Probing Surveillance Technology in the Time of COVID-19: Early Lessons

The bloom of surveillance technology as the virus spreads allows us to contemplate what is at stake in the use of these technologies to fight contagion. In particular, I’ll review two early lessons on how privacy and good data are at stake.

1: Privacy: Lessons for governments and businesses

On the one hand, lives are at stake. We should all be in the business of saving lives right now. On the other hand, privacy is at stake. In the example of Unacast and the European governments making use of mobile data, data has been anonymized and aggregated. These are two well- known methods for protecting personally identifiable information (PII). In countries where central governments hold great power and surveillance technologies are pervasive, like China, Taiwan, and Russia, loss of privacy is more of a cultural norm. While I can imagine there to be citizen journalists in these countries that advocate for greater privacy, we do not see national press raising red flags like we do in the US (see pieces in the New York Times and Wired). As COVID-19 demonstrates the power of surveillance, individuals may develop more of a taste for privacy. A 2019 study by Cisco that included 2,600 adults from across Europe, Asia, and the Americas found that 84 percent of respondents reported they care about their data privacy and want more control of it.

32 percent of all respondents reported that not only do they care about privacy, but they had taken action to protect it by switching companies or providers. When deploying technologies that make use personal movement data, government and businesses must consider the public’s taste for privacy and use best practices when disclosing data like anonymization and aggregation to protect PII. We must also remember that equity plays a part in that our minoritized populations are particularly vulnerable to the biases that exist in our surveillance technologies.

2: The case for good data

If we do want to make use of contact tracking technologies, we need good data.

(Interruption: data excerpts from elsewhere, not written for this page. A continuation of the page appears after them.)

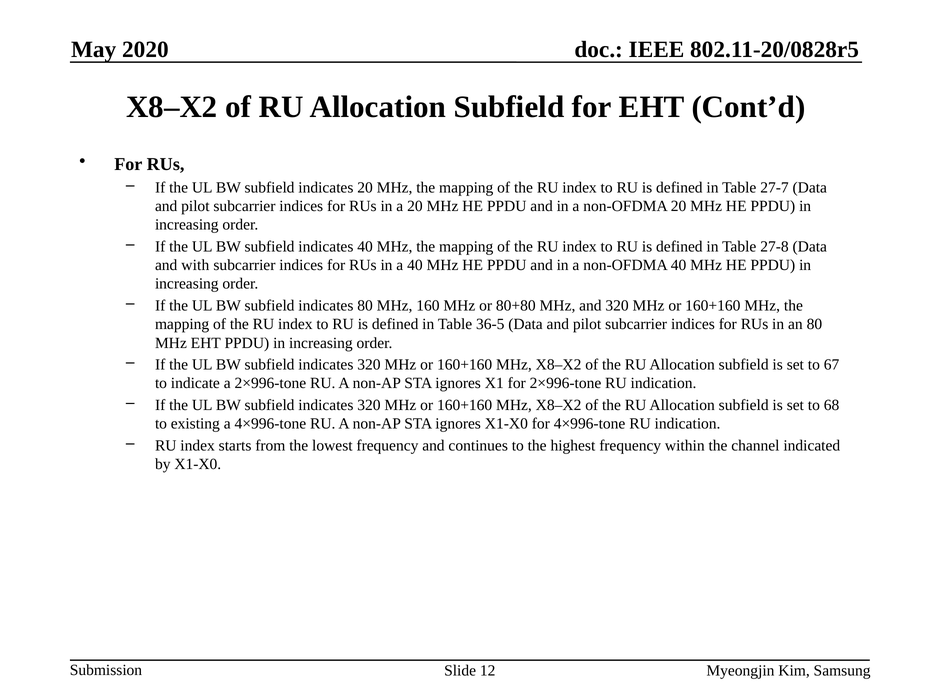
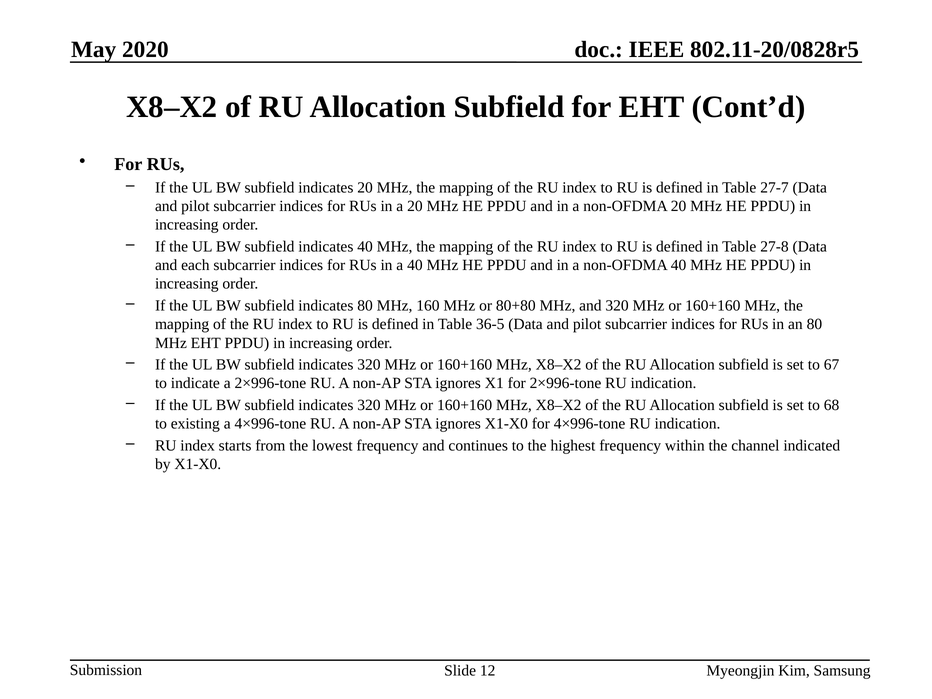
with: with -> each
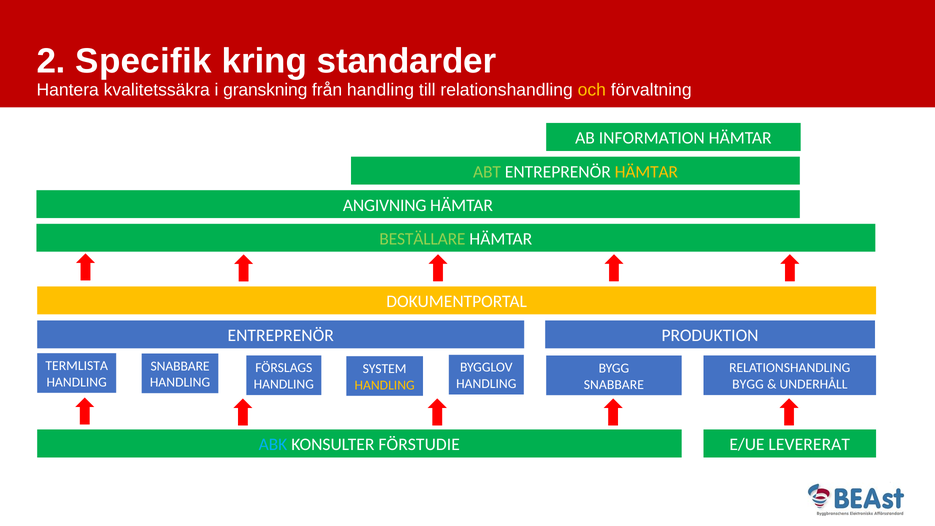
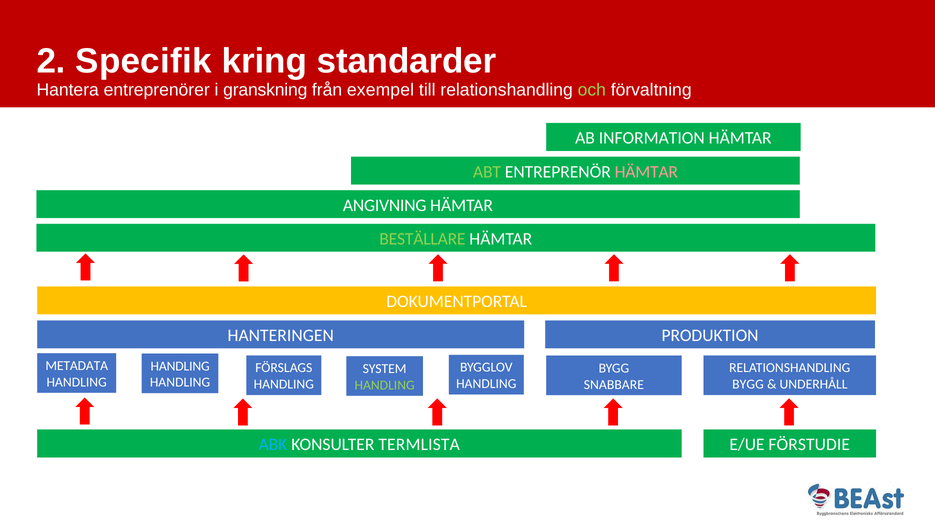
kvalitetssäkra: kvalitetssäkra -> entreprenörer
från handling: handling -> exempel
och colour: yellow -> light green
HÄMTAR at (646, 172) colour: yellow -> pink
ENTREPRENÖR at (281, 336): ENTREPRENÖR -> HANTERINGEN
TERMLISTA: TERMLISTA -> METADATA
SNABBARE at (180, 366): SNABBARE -> HANDLING
HANDLING at (385, 385) colour: yellow -> light green
FÖRSTUDIE: FÖRSTUDIE -> TERMLISTA
LEVERERAT: LEVERERAT -> FÖRSTUDIE
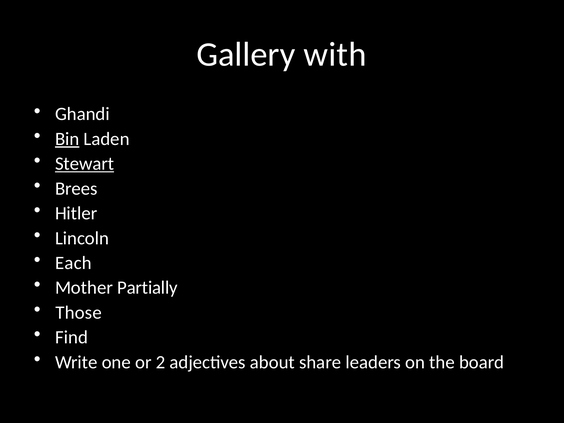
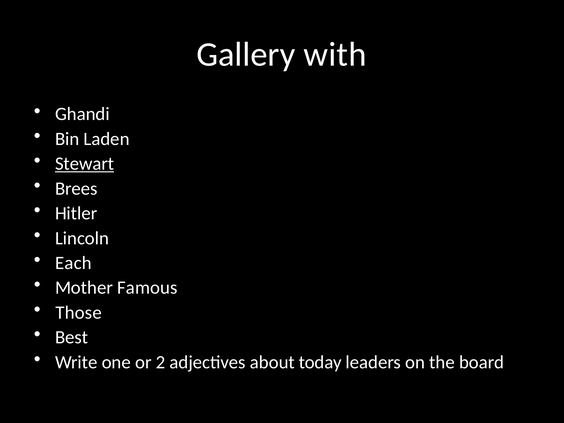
Bin underline: present -> none
Partially: Partially -> Famous
Find: Find -> Best
share: share -> today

So if we didn’t already have a case to ramp up and improve our ability to test individuals for COVID-19, here’s another. Effectively tracking COVID-19 cases requires open government data provided by public health agencies. Alternatively, we could rely on less trustworthy self reporting. Just like any data analytics project, whether its for business insights or public health, trash in is trash out. Accordingly, if we don’t have an accurate dataset of cases, we can’t possibly track contact.

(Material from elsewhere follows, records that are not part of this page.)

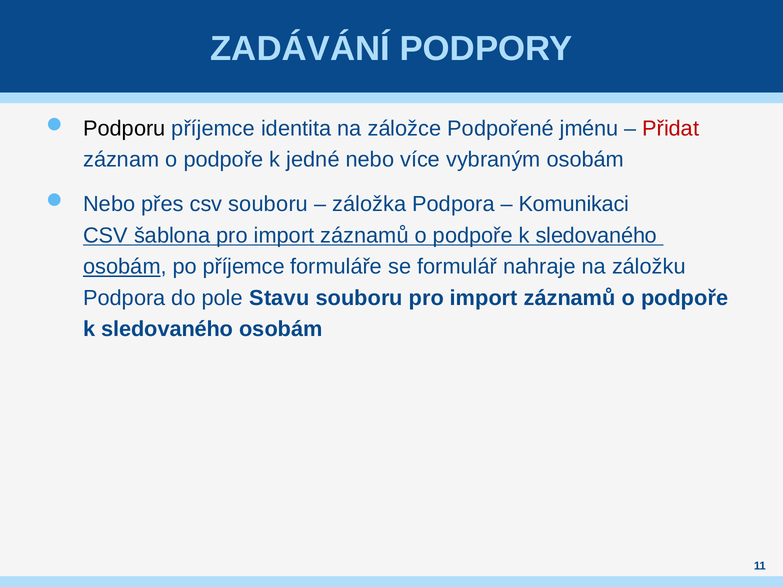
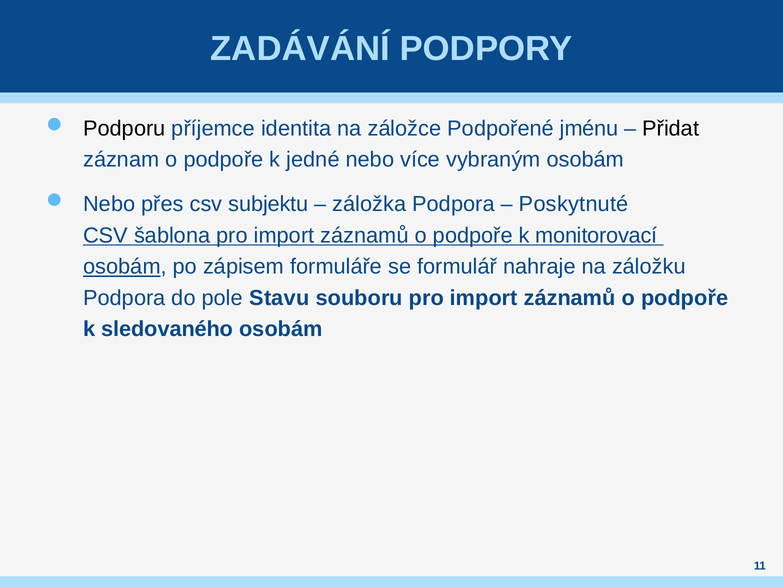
Přidat colour: red -> black
csv souboru: souboru -> subjektu
Komunikaci: Komunikaci -> Poskytnuté
sledovaného at (596, 235): sledovaného -> monitorovací
po příjemce: příjemce -> zápisem
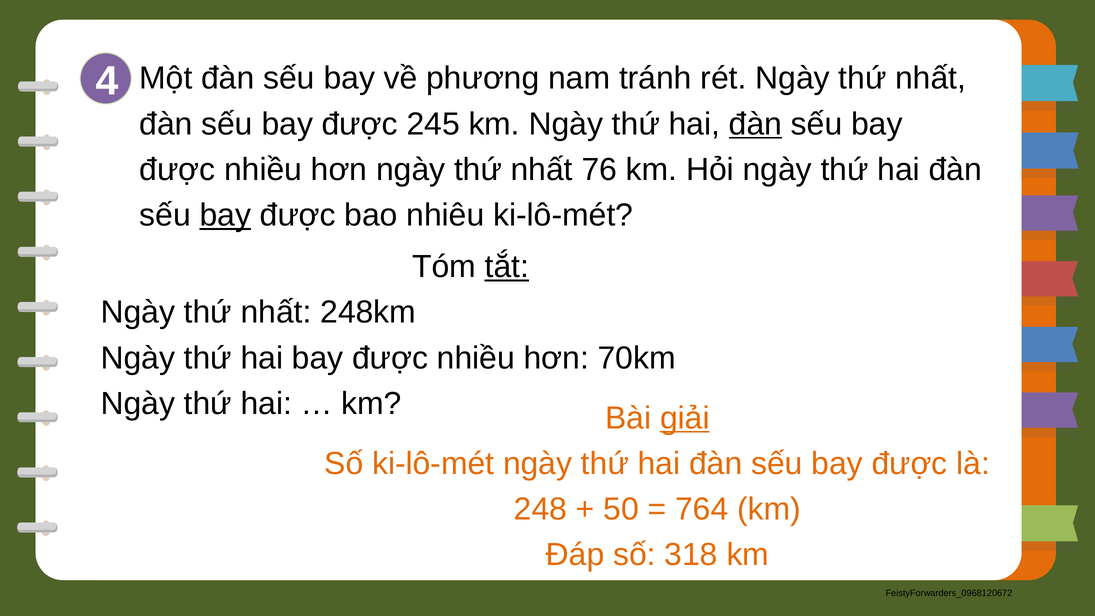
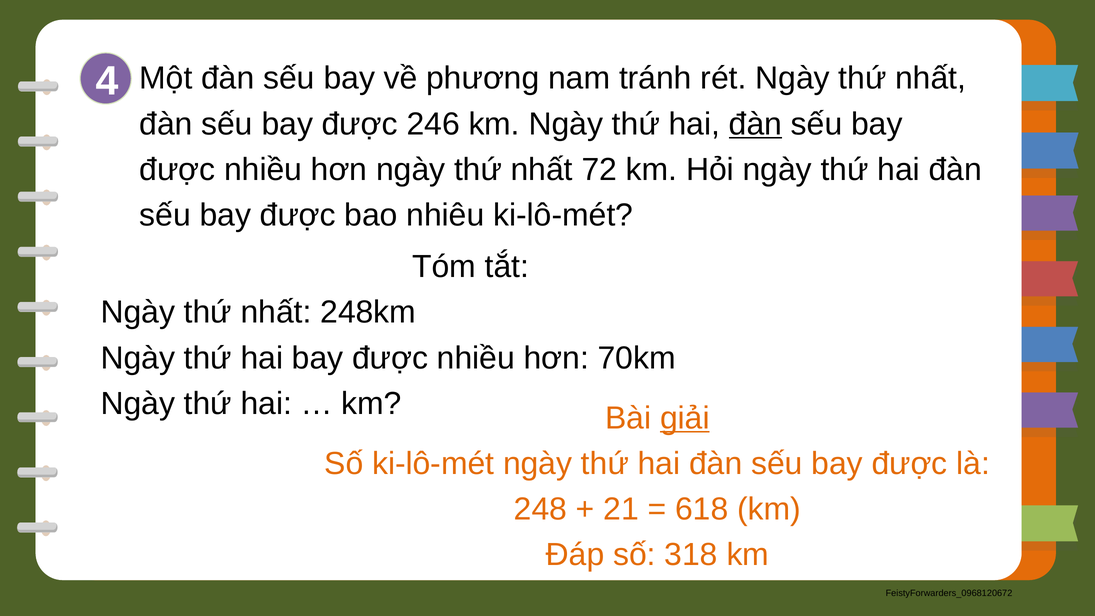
245: 245 -> 246
76: 76 -> 72
bay at (225, 215) underline: present -> none
tắt underline: present -> none
50: 50 -> 21
764: 764 -> 618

Experiencing a pandemic can turn our life experience upside down and brings new perspective. These days, we cheer on our medical professionals, honk and smile at our truck drivers, and digitally connect with folks we’d go months without talking to. It is part of our nature, as humans, to react and react big to crises. At the same time, many of us who aren’t essential to fighting this pandemic must hunker down, stay distant, but stay productive. One thing we can do in this time of pause is clean house. Literally because many of are home-bound, but businesses can also digitally “clean house” by reviewing their data practices and data governance to ensure proper protocols are in place that uphold regulations and customers’ value for privacy. Businesses can also turn to data work to get rid of redundant and obsolete data that only costs money to maintain and weakens the ability to derive insights through data analytics.

Once we reach the other side of this and can visit our favorite cafes and restaurants, become employed, visit our grandparents, give rest to our health care workers, we must review the decisions we made in this time of high stakes and take stock of what we’ve put in place in terms of sanctioned use of personally identifiable information and movement data. Yes, we should document the benefit of surveillance in a time of public crisis, but we should also take steps to restore privacy and practice quality data collection and governance.